O principal critério clínico usado para o alerta de saúde pública no Brasil foi a redução do tamanho da cabeça dos recém-nascidos — o chamado “perímetro cefálico” esperado para seu tempo de gestação. No início da epidemia, em 2015, o perímetro considerado regular era de 33 cm para um recém-nascido acima de 37 semanas. O tamanho foi reduzido para 32 cm, posteriormente.
Ainda em 2016, o critério que passou a ser adotado foi de 30,24 cm para meninas e 30,54 cm para meninos, em uma tentativa de padronização internacional pela OMS (Organização Mundial da Saúde), que em fevereiro daquele ano declarou situação de emergência global pelos efeitos do vírus zika na gravidez.
O documento mais recente do Ministério da Saúde para notificar casos suspeitos da doença, publicado em dezembro de 2016, ampliou as possibilidades de notificação, incluindo, por exemplo, bebês com qualquer alteração neurológica.
Na prática, contudo, a realidade é outra devido à falta de informação de quem atende à população. Em 2016, Santana do Ipanema, a maior cidade do sertão alagoano, com quase 45 mil habitantes, registrou três casos de crianças que nasceram com alterações ortopédicas, mas sem microcefalia. “Foi um dilema convencer o médico de que tinha que fazer tomografia porque ele não se convencia de que era uma suspeita de zika porque essa informação não está difundida”, aponta Mardjane Nunes.

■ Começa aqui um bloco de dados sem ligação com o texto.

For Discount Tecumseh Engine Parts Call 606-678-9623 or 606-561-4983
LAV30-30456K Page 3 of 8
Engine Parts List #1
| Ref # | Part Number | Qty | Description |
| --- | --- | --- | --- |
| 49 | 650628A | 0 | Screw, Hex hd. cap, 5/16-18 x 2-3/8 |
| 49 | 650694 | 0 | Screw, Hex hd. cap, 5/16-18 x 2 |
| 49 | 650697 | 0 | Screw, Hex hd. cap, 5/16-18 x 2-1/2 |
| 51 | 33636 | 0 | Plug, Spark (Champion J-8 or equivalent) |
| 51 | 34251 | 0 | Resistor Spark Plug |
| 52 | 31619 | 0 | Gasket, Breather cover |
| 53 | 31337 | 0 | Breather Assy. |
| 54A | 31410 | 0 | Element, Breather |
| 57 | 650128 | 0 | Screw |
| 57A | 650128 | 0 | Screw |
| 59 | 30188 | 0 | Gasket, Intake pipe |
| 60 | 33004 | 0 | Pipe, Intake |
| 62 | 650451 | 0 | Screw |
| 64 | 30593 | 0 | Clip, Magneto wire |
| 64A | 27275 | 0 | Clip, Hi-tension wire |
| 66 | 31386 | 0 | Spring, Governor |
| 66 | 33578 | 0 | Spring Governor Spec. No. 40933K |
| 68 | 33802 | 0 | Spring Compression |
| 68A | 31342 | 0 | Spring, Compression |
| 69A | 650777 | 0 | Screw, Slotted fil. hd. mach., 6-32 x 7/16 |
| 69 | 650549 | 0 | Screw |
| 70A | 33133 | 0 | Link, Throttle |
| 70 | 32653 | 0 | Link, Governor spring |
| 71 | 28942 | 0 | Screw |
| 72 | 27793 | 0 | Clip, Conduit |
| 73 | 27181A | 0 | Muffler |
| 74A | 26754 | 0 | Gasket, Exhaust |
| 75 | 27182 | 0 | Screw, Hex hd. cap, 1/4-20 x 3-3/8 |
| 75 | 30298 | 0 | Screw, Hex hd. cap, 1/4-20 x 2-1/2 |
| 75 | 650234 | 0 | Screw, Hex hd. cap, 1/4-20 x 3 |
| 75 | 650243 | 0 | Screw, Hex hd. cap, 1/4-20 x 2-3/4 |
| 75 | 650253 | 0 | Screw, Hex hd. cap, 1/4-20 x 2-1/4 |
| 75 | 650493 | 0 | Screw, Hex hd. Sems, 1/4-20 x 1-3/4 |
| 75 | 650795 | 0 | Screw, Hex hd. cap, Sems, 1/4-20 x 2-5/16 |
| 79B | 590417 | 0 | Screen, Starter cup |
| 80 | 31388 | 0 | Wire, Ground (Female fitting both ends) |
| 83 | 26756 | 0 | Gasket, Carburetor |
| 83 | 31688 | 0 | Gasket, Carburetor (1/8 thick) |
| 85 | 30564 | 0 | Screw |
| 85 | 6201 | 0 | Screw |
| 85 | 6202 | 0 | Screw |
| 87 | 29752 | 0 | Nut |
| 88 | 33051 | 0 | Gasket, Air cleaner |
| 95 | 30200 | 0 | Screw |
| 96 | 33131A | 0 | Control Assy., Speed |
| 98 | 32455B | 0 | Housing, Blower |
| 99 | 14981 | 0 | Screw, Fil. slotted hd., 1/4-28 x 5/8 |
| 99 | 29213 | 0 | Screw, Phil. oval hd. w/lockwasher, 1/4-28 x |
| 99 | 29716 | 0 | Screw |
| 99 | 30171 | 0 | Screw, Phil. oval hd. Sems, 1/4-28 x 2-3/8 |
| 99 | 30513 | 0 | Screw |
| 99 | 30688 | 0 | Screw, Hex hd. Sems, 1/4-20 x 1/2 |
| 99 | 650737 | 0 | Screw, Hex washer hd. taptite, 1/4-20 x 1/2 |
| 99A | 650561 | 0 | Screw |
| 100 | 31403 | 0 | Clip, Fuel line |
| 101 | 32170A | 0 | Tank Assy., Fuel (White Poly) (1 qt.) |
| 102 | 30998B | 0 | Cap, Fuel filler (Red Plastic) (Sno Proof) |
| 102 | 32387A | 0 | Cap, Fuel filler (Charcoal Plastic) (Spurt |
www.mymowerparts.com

“Não basta mandar uma cartinha para o profissional. Tem que monitorar. Não está notificando? Precisa treinar? As pessoas estão entendendo o que precisa ser feito? Vigilância é um trabalho contínuo e aqui a gente não está percebendo nenhum movimento em torno disso”, completa a infectologista.
Outro entrave é o passo seguinte à notificação, ou seja, qual atendimento tais crianças devem receber — o que é definido por cada estado. De acordo com o protocolo adotado em Alagoas, apenas recém-nascidos com perímetro cefálico inferior ao padrão devem ser encaminhadas para tomografia. Após essa etapa, só aqueles com laudo indicativo de sequelas pelo zika vão para estimulação precoce.
Há um hiato entre novas descobertas sobre o zika e a incorporação das novidades nas políticas públicas. A Secretaria de Saúde de Alagoas tem discutido um novo protocolo, mas o texto ainda não foi fechado.
Uma sugestão de infectologistas é que a criança passe por um especialista antes de fazer a tomografia, a fim de evitar gastos desnecessários e a exposição do paciente à radiação, que pode aumentar a predisposição para o câncer, se o exame for feito mais de uma vez. Sem um novo protocolo e com lacunas na formação e sensibilização dos profissionais, mais crianças correm o risco de serem negligenciadas.